Flash Flood Alley Segements

 

Floods in Morrison, Colorado

The town of Morrison, in Jefferson County, Colorado, lies in an area subject to very rapid runoff and an overall region that has experienced many floods.

Helpful Links:

Excellent background on floods in the Bear Creek Drainage Basin

Significant Front Range Floods

City of Morrison information on flood events

A USGS report on Major Floods and Droughts in Colorado

This scene is from the Jefferson County Flood Hazard Map

July 24, 1896

A large rainfall event - centered around Cub Creek near the town of Evergreen in Jefferson County - affected areas surrounding Morrison (Jefferson Co.).

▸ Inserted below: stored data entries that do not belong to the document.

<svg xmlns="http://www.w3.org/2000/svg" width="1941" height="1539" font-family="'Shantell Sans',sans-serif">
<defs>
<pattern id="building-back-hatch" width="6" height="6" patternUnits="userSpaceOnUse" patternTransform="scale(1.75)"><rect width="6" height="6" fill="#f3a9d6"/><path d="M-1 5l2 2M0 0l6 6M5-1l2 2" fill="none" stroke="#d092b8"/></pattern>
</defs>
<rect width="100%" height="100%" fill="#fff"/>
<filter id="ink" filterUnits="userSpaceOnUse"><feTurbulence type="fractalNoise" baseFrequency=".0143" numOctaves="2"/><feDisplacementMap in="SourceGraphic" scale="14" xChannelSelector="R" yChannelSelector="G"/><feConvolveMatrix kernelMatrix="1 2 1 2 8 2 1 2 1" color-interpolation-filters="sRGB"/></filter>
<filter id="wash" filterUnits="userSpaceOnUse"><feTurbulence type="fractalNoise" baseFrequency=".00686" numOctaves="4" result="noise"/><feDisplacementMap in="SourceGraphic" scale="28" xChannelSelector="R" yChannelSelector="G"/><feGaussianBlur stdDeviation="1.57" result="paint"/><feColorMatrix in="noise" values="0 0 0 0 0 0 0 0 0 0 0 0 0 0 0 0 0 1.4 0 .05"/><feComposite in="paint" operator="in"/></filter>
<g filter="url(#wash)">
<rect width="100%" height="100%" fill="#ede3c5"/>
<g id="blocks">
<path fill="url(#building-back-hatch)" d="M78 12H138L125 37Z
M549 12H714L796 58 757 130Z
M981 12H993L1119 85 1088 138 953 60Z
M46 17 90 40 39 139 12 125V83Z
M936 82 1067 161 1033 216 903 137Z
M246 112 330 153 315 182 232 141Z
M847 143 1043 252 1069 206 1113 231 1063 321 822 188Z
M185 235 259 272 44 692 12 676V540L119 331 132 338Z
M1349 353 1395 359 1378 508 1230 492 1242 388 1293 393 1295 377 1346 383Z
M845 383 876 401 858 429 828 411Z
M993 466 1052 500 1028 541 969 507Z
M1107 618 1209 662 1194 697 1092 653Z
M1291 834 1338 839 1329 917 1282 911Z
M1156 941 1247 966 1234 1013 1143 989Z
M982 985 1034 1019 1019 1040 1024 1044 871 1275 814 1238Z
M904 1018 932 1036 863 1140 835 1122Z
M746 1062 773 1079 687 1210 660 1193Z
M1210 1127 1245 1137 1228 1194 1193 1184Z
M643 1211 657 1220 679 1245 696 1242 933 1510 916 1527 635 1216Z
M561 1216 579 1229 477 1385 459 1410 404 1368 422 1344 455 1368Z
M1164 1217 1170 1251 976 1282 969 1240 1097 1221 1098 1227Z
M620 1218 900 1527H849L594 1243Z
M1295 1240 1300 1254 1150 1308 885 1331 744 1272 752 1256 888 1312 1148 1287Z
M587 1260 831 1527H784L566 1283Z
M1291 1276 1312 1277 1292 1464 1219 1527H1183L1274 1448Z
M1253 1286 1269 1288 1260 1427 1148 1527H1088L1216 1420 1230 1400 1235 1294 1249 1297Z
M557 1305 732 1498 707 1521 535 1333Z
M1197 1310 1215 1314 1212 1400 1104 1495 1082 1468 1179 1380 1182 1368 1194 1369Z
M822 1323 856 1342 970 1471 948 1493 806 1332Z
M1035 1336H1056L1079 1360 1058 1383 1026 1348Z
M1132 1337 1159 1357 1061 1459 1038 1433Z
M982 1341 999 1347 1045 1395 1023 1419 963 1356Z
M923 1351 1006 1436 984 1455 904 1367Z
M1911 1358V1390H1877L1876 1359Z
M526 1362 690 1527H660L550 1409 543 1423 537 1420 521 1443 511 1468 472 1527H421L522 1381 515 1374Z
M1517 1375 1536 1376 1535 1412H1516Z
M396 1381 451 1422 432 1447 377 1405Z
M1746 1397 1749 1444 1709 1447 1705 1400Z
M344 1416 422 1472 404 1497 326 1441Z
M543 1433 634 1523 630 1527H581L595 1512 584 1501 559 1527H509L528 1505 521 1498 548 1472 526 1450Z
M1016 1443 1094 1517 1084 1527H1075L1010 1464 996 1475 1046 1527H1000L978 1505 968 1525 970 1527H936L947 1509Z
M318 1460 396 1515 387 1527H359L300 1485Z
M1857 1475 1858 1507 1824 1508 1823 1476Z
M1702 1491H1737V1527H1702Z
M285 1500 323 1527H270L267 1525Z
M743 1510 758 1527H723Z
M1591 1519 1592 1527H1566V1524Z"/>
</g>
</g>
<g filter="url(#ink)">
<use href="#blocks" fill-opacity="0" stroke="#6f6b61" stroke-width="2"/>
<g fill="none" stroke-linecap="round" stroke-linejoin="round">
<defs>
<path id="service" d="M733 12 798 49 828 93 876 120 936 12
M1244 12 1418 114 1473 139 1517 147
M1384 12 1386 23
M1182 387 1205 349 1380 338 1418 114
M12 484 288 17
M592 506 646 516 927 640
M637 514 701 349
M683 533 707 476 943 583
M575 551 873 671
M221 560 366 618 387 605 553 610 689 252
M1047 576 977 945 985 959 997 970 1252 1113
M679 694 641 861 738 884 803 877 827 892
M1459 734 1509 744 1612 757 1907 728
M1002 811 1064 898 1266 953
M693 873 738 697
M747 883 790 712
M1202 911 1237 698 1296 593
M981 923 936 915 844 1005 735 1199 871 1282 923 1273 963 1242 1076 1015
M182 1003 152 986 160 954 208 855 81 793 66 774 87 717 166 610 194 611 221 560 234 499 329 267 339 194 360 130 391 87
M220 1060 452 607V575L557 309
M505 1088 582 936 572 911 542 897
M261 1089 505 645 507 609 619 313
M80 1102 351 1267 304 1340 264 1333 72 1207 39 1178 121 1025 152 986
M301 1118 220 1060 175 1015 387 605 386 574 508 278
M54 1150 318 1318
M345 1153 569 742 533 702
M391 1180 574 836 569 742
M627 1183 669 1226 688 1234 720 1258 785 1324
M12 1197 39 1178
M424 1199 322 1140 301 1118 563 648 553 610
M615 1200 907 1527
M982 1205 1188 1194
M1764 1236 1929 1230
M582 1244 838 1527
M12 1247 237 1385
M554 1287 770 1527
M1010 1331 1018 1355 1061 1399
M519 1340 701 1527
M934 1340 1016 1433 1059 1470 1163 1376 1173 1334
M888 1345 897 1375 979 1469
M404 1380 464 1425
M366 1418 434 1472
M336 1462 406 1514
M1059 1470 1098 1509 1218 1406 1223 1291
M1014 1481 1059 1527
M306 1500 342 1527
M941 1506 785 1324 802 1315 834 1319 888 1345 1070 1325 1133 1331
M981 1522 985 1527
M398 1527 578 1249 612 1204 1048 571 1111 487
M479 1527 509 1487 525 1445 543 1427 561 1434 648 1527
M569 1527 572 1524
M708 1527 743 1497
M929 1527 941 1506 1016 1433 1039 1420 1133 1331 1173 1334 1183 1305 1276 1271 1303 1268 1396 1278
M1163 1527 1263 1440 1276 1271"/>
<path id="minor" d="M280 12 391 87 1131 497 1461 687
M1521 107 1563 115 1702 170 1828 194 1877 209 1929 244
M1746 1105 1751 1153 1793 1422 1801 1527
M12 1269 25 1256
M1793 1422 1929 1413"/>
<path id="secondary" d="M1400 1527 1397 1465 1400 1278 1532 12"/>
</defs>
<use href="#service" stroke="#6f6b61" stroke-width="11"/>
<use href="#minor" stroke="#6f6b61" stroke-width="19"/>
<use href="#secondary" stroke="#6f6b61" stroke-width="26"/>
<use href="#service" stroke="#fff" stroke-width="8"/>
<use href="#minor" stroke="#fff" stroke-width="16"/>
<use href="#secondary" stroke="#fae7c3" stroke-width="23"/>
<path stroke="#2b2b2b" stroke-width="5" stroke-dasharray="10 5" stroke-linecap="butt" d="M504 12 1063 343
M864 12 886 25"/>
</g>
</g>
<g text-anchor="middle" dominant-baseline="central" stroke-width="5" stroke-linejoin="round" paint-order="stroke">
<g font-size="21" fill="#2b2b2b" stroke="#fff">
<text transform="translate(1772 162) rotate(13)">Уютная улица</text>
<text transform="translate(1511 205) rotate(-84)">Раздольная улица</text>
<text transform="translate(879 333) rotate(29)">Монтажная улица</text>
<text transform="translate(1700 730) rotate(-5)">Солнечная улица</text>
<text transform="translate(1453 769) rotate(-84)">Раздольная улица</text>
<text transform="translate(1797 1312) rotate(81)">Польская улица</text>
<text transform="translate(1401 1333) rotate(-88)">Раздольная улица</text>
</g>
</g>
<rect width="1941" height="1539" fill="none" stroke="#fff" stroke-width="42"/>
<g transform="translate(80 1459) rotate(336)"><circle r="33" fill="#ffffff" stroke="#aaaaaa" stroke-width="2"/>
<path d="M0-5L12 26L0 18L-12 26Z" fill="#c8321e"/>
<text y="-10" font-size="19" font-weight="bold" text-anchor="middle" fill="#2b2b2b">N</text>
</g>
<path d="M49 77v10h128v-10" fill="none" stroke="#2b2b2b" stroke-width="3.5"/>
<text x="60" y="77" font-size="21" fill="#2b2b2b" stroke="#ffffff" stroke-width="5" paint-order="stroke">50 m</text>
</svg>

  " Intense rainfall on 24 July 1896 centered on Cub Creek, a tributary of Bear Creek near Evergreen. "Without a moment's warning the largest flood that ever came down Bear Creek struck Morrison about 8 o'clock (July 24), sweeping everything in its path ... although the water came down through the town nearly 3 feet deep in the main street, the buildings in the business section all withstood it." Twenty-seven lives were lost in the flood (available records do not indicate where the deaths occurred) and severe damages were reported from Evergreen to the mouth of Bear Creek. No rainfall records of this flood are available. The peak flow on Bear Creek at the Morrison gauging station was estimated at 8,600 cfs, which is the flood of record for the gage. The most recent hydrologic studies indicate that this flood would have a one in 40 chance of occurring in any year. It is not known to what extent Mount Vernon Creek contributed to the Morrison flooding."

References:  

http://alert.udfcd.org/bear_history.html

http://town.morrison.co.us/history/events.php

The 1938 flood exceeded today's 100-year regulatory flood elevation by as much as four feet.

September 2-3, 1938

"An unofficial report stated that 7.9 inches fell just north of Morrison in six hours. The heaviest rainfall centered on the divide between Bear Creek and Mount Vernon Creek. The peak discharge on Bear Creek at Morrison above Mount Vernon Creek was 6,200 cfs. From post flood measurements the Mount Vernon Creek peak discharge was estimated at 9,230 cfs at a point 1/2 mile upstream from Morrison. From statements by local residents it appears that the peak discharge on Mount Vernon Creek reached Morrison at about 7 p.m., preceding that on Bear Creek by 1/2 hour. Six people drowned when trapped in their automobile between Morrison and Kittredge. Damages in the basin were estimated at $450,000. If Morrison had not been warned, or if the flood had occurred late at night, the number of deaths would likely have been considerably higher. The photograph to the left shows the relative level of this flood compared with the 100-year flood level. Note that this flood appears to have exceeded today's 100-year regulatory flood elevation by as much as four feet.